U.S. Congress: P2P E-Smut 'Not Necessarily' More Dangerous than Other Forms
Smut distributed through peer-to-peer networks isn't inherently more dangerous than titillating matter found elsewhere on the Internet.
That was one of several findings by the research arm of the U.S. Congress, the General Accounting Office (GAO), in a letter responding to written inquiries by the Senate Judiciary Committee following the panel's hearings in September on P2P technology.
"The pornography available on peer-to-peer networks is not necessarily more dangerous than the pornography available on Web sites or through other electronic means of dissemination," the GAO wrote in the letter to committee chairman Orrin G. Hatch (R-Utah).
Not So Anonymous
The GAO's comment came in response to the committee's query, "Is there something particularly dangerous about the pornography on peer-to-peer networks, whether in the user's ability to share it anonymously or in its accessibility to children?"
"Although some users of peer-to-peer networks might believe that they are sharing files anonymously, it is possible for law enforcement officials to discover identities of individuals sharing child pornography and other illegal material on peer-to-peer networks," the GAO wrote in its letter, a copy of which was obtained by TechNewsWorld.

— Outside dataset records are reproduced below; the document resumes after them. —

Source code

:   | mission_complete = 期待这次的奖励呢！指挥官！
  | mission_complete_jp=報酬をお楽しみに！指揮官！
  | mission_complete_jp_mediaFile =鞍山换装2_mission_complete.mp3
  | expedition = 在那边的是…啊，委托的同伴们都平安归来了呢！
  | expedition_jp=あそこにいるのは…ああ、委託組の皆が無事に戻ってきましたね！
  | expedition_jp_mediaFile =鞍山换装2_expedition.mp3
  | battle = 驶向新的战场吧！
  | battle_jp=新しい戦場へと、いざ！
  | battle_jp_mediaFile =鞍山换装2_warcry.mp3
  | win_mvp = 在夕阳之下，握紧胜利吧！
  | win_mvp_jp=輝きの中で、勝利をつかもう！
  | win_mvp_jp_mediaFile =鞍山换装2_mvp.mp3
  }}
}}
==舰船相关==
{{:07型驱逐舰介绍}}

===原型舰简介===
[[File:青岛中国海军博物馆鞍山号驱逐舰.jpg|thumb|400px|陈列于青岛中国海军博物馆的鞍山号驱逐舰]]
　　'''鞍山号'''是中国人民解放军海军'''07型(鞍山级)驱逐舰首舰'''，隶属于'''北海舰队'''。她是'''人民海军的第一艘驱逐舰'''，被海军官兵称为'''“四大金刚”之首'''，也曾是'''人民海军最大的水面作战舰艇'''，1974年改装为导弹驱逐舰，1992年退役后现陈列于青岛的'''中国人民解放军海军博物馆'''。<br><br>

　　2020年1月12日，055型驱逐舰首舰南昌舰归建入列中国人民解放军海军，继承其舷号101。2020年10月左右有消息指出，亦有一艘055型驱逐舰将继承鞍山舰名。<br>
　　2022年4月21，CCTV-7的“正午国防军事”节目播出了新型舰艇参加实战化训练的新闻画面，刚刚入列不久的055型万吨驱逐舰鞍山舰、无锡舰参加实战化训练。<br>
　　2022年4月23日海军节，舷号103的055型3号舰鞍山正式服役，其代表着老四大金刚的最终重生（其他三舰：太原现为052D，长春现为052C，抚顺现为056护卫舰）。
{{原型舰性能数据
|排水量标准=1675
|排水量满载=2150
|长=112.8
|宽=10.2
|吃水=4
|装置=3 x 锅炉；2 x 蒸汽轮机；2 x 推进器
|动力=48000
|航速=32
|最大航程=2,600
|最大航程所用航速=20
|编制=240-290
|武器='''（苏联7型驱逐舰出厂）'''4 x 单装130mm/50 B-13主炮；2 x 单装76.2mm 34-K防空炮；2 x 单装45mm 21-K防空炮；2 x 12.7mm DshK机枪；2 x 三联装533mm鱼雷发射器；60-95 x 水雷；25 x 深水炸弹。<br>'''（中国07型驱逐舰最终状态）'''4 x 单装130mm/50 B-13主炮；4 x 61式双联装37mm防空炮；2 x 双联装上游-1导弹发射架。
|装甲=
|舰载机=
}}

The agency went on to say: "With peer-to-peer networks, pornography is easily accessible to children and the risk of inadvertent exposure to pornography is significant. However, pornography is also easily accessible through other electronic means, such as Web sites, and the risk of children's inadvertent exposure to pornography exists on these other mediums as well."
According to Adam Eisgrau, executive director of P2P United, a Washington, D.C., organization that represents a group of peer-to-peer providers, the pornography issue has been used by the recording industry as a "red herring" to make P2P networks a target for Congressional action.
"The GAO absolutely documents that the problem of the exposure of children to child pornography is an Internet-driven problem overall," he noted. "The material is not only just as available over the Internet in general; it's vastly more available over the Internet in general."
The agency noted that it would be difficult for operators of P2P networks to prevent the introduction of child pornography on their systems. "Unlike traditional Web sites, which have centralized content management, users control the content that is available on peer-to-peer networks, and the users of the network are constantly in flux," the GAO said.
Moreover, as Jarad Carleton, an IT industry analyst with Frost & Sullivan in San Francisco pointed out, some P2P developers, such as the Freenet Project, are creating networks whose sole purpose is to preserve their users' anonymity. According to a Frost & Sullivan report published earlier this year, Freenet protects anonymity by making data "placeless."
The report noted: "The concept of placeless data is handled in the Freenet platform by creating a cell structure, similar to terrorist cell structures that have been designed to protect a person's anonymity. Therefore, any node that participates in retrieving a piece of information, only knows where it got the request from and where it sent the request to. It doesn't know where the request originated nor can it determine which node answers the request."
The Judiciary panel also asked the GAO if the volume of child pornography on peer-to-peer networks is underreported. Although unable to address the question directly, the GAO observed that peer-to-peer networks accounted for only about 1.4 percent of the more than 62,000 reports of Internet-related child porn collected this year by the National Center for Missing and Exploited Children (NCMEC).
Law of Diminished Control
"However," the GAO cautioned, "we do not know if the number of reports received by NCMEC accurately reflects the volume of child pornography on peer-to-peer networks or on the Internet in general, since the reports are based on tips that the public or system users submit rather than a systematic analysis of network content."
The GAO also indicated that tracking the users of P2P systems, which is seen as an important step in protecting copyrighted material like music, is challenging, especially in the decentralized systems that have emerged since the demise of the original Napster. "In the decentralized model, in which individuals find and interact directly with each other, the ability of peer-to-peer software vendors to track individuals who use their software is greatly diminished," the GAO said.
But the music industry isn't buying the "law of diminished control" argument. "If peer-to-peer networks want to be legitimate players in the music community, the down payment is to filter copyrighted works, which we know they can and should do; warn users of their liability; and change the default settings so they do not induce their customers into participating in illegal activity," according to the RIAA.